* YOUR GOAL
Within the records that follow, restate exactly the lines from the line with "left hip: (535, 71)" down to the line with "root of tail: (177, 545)", including both. Omit the pictures.
Segment Start: EXCERPTED RECORDS
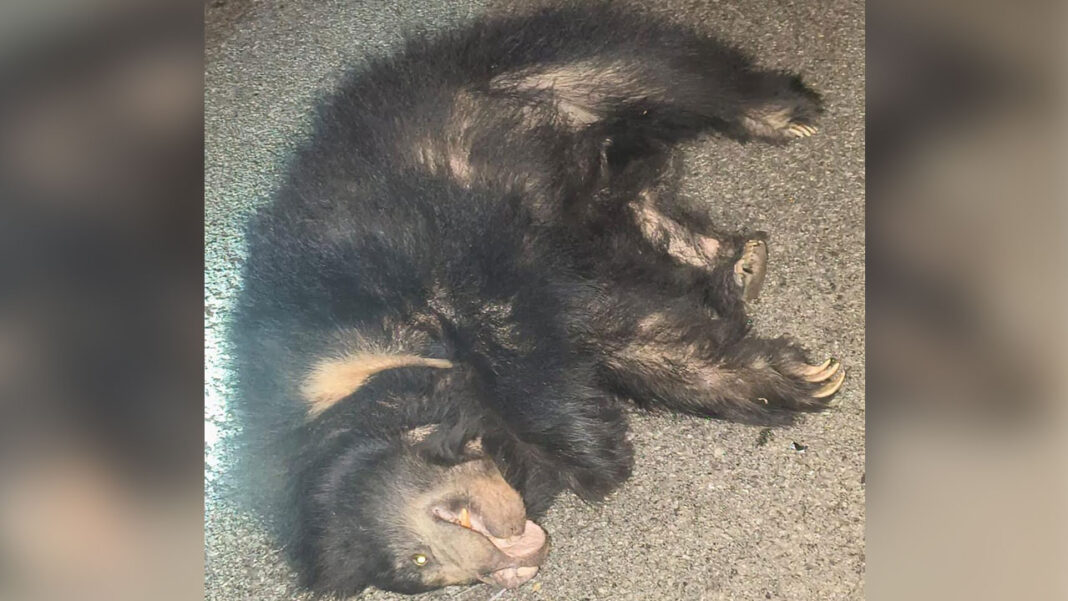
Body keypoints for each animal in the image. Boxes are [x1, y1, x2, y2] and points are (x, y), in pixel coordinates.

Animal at [229, 4, 841, 596]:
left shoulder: (427, 255)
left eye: (423, 551)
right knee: (638, 198)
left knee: (664, 73)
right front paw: (793, 377)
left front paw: (597, 453)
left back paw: (783, 113)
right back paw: (733, 261)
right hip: (593, 179)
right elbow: (605, 333)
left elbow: (532, 337)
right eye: (423, 575)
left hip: (535, 71)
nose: (504, 575)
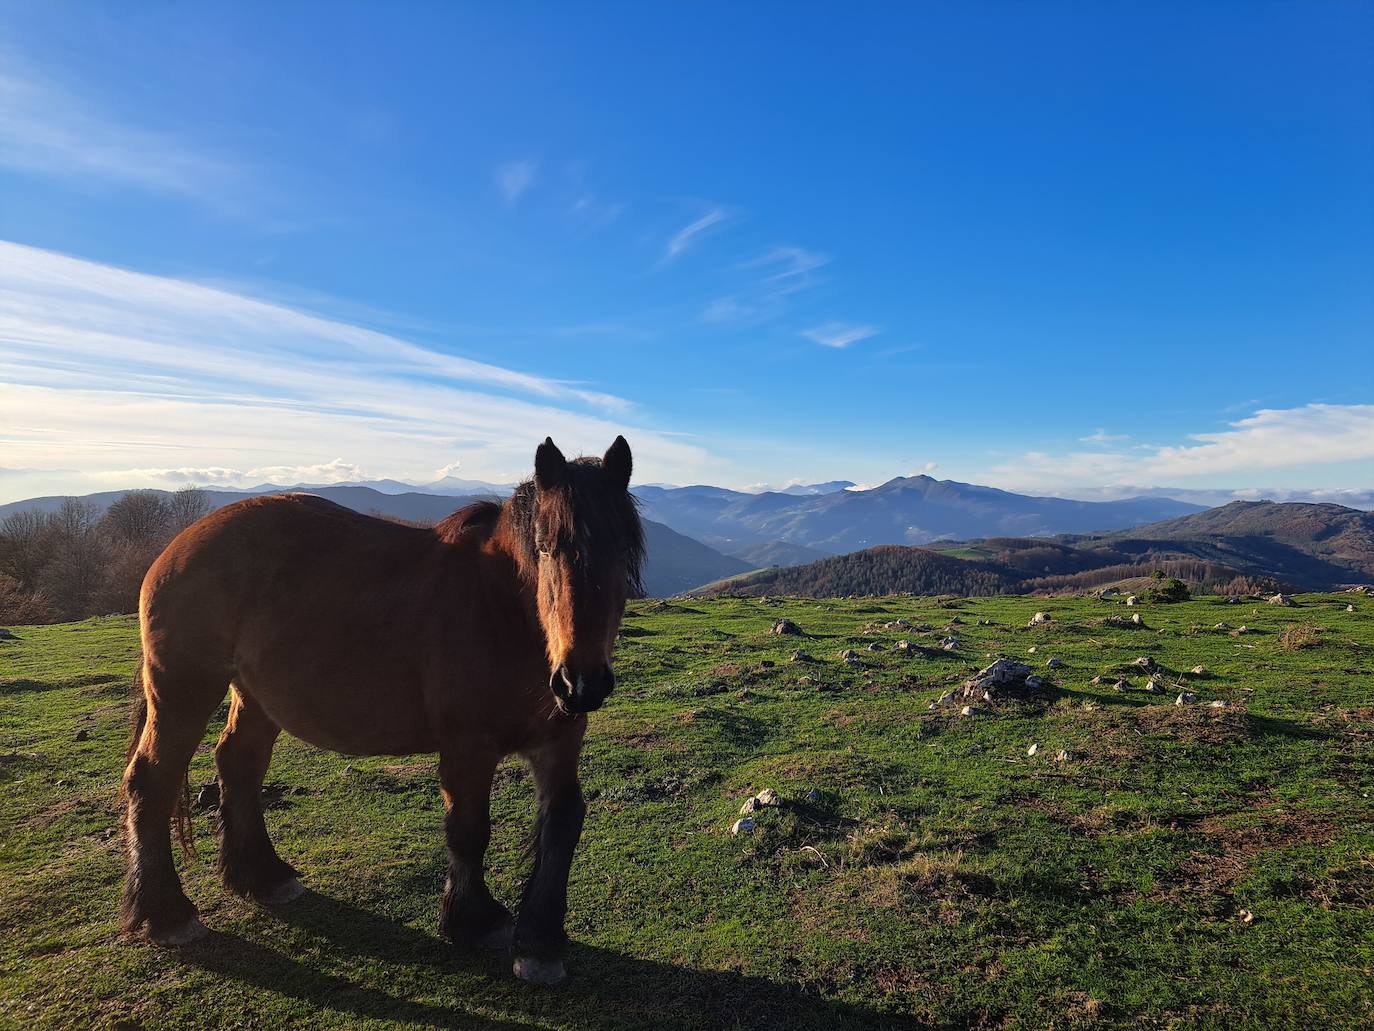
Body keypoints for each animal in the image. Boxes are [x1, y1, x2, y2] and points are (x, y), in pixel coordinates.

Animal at [119, 434, 643, 984]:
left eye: (623, 552)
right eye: (545, 548)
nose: (580, 682)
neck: (503, 611)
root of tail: (177, 545)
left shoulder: (560, 740)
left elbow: (562, 824)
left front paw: (540, 943)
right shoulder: (468, 747)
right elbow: (469, 829)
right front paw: (474, 921)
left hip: (257, 696)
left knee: (239, 764)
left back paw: (262, 876)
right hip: (183, 691)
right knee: (151, 780)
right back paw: (166, 914)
Segment End: EXCERPTED RECORDS
* SOLUTION TO THIS EXERCISE
left hip: (535, 71)
nose: (504, 575)
Body keypoints for each animal in the image. Boxes are [x1, y1, x2, y2] and points are (x, y), in pixel coordinates.

Animal at [119, 434, 643, 984]:
left eye: (623, 552)
right eye: (545, 548)
nose: (580, 682)
neck: (503, 611)
root of tail: (177, 545)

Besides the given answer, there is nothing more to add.